オレの答えが出るまで何年でも待ってくれるっていうのは、快斗の優しさで。でも、早く答えて欲しいって思うのは当たり前だし。
結論が出るまで手出さないって決めて来てくれてた快斗が、分からせてやるのもありかなって、言いだしたのだって……。
オレが先に、キスしたんじゃん……。
それに、実際そうなった時にできないかもとか、心配して聞いたのも、オレじゃん……。
ていうか、混乱させてるのって。
どう考えても、オレだよね……
「快斗は……ずっと、ちゃんとしてると思う……」
「……」
「言ってること、ずっと、筋通ってるよ。混乱させてるのはオレな気がする……ごめんね……」
……なんか。
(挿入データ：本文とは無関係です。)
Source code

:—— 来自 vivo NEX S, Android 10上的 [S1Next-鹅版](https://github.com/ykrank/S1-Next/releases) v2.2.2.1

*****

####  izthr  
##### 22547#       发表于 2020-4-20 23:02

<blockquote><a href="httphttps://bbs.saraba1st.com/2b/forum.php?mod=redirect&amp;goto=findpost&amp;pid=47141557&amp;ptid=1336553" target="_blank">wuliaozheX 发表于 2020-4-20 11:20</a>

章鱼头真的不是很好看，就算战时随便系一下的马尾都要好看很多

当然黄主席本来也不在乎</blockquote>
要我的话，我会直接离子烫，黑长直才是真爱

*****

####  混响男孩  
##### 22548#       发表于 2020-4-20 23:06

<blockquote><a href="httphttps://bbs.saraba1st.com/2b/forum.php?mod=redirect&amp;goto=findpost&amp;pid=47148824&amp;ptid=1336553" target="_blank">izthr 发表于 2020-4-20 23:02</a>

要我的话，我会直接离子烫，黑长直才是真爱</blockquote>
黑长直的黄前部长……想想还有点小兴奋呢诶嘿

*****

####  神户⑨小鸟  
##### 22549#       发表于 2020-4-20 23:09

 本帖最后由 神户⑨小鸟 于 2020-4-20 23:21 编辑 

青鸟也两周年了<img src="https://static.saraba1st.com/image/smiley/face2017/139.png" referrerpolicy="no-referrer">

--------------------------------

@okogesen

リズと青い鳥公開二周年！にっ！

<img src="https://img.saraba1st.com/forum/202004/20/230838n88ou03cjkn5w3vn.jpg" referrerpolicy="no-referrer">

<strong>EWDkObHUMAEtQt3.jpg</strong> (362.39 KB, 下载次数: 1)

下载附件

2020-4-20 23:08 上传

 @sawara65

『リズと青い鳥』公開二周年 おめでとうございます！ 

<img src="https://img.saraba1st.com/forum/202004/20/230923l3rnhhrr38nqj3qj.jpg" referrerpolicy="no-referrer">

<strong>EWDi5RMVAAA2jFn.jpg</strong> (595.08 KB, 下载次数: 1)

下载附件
ほんと、ごめんね、と、思ってしまう。
オレが言って、しばらく黙っていた快斗は、んー、と声を出してから。
「愁?」
改めて、オレの名を呼んだ。
「……うん?」
返事をすると。
「そっち、行ってもいい?」
「え。こっち?」
今、全然考えてなかった質問だったので、どきっと、胸が急に弾む。
「……いい、けど……」
いいけど…… いいけど、なんなんだろ。オレ。
「……いい、よ?」
言い直すと。
益々、すごいドキドキしてくる。……やばい。
それ以上何も言えないでいる内に、快斗が隣に移動してきた。
仰向けに寝てた、オレの隣に、快斗も仰向けに転がる。
「――――……」
ドキドキドキ。
……なんだこれ。
何か二人でただ仰向けで寝てるだけなのに。
心臓が破裂しそうなんだけど……。